My fragment shader is here to dumper depth values to color channels it doesn’t generate depth.
I didn’t say that your fragment shader would generate the depth values. I said that your “rendering operations” would.
gl_FragCoord.z is generated by the rasterizer when you render an object.
If all you have is a depth buffer with depth values and you want to convert that into a color buffer (with linearized color values), the fragment shader you posted won’t do that. Since it doesn’t fetch the depth values from the depth texture that was previously used to render with.
But something is strange… as you can see my Image2D is made of GL_UNSIGNED_BYTE.
When I use gl_readpixels the rgb values are float, is it due to the conversation or is it because I’m not using my Fbo at all.
Maybe my question is not clear, if you want me to highlight a point of my problem it will be a pleasure
[QUOTE=tkostas;1279546]But something is strange… as you can see my Image2D is made of GL_UNSIGNED_BYTE.
When I use gl_readpixels the rgb values are float, is it due to the conversation or is it because I’m not using my Fbo at all.[/QUOTE]

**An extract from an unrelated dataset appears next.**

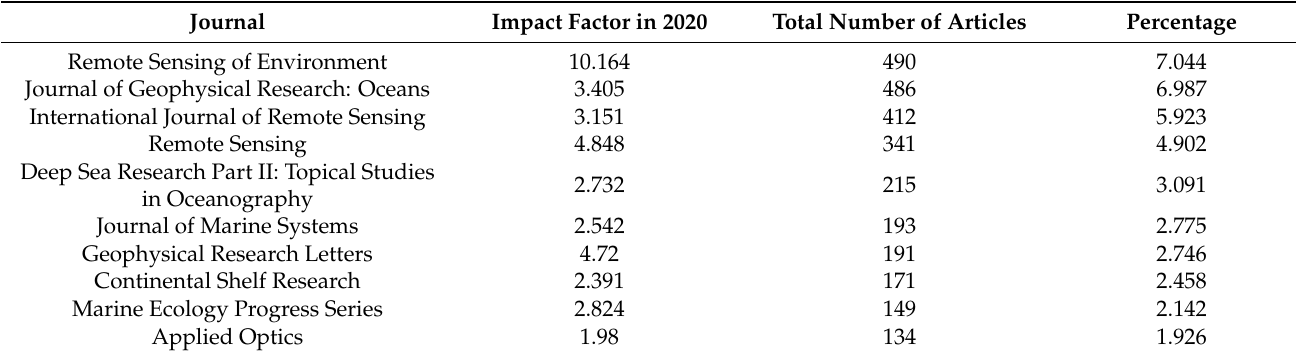
Table 2. The top 10 most productive journals and their impact factors in 2020, and the number and percentage of papers from 1990 to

The internal (GPU-side) and external (CPU-side) formats don’t have to be the same; the implementation will convert them as required.
glReadPixels() will return the data in whatever format you request. If the type parameter is GL_UNSIGNED_BYTE, you’ll get unsigned bytes, if the type parameter is GL_FLOAT, you’ll get floats. The texture’s internal format doesn’t matter (beyond the fact that you’ll lose information if you request the data in a format that has either less precision or a smaller range than the internal format).

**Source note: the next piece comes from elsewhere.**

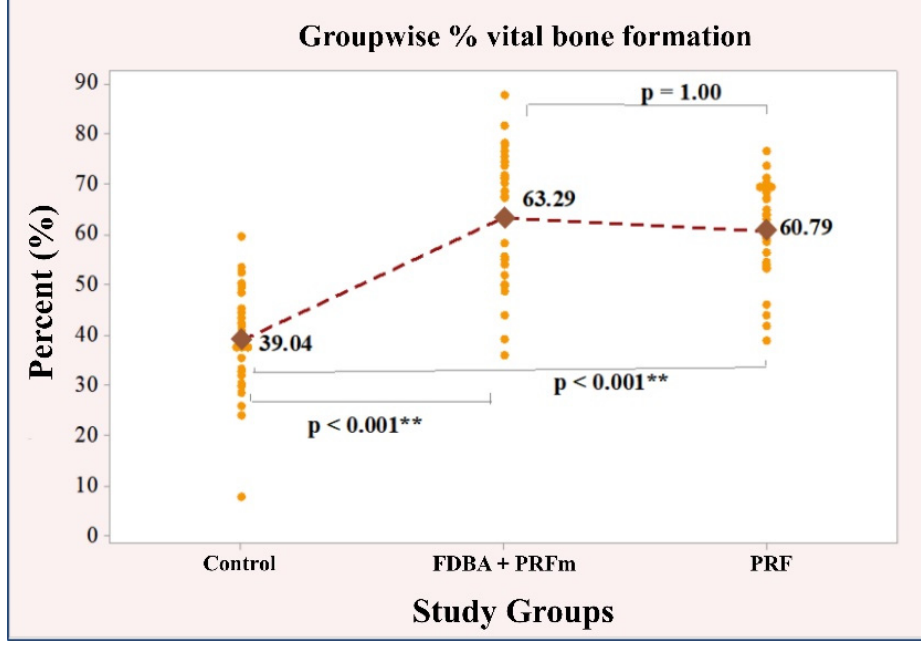
Figure 8 . Individual and mean arithmetic values of % vital bone. ** denotes significant difference between groups.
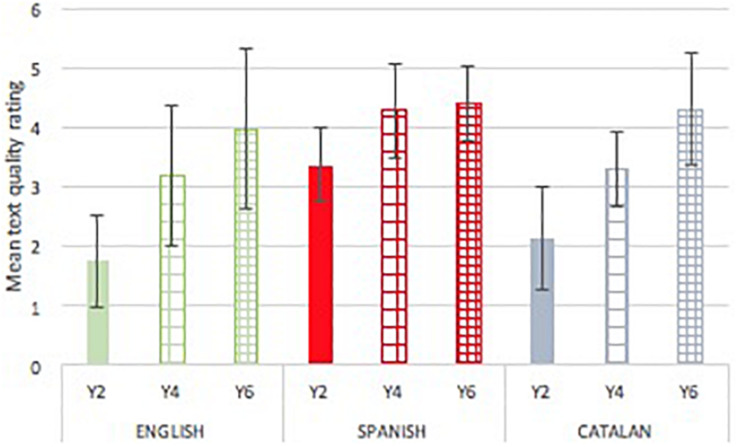
Mean (SD) text quality by language and school grade.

[QUOTE=GClements;1279548]The internal (GPU-side) and external (CPU-side) formats don’t have to be the same; the implementation will convert them as required.
glReadPixels() will return the data in whatever format you request. If the type parameter is GL_UNSIGNED_BYTE, you’ll get unsigned bytes, if the type parameter is GL_FLOAT, you’ll get floats. The texture’s internal format doesn’t matter (beyond the fact that you’ll lose information if you request the data in a format that has either less precision or a smaller range than the internal format).[/QUOTE]
You were absolutely right, I finally achieve to transfer my texture from opengl to cuda and the values seems to be the right ones.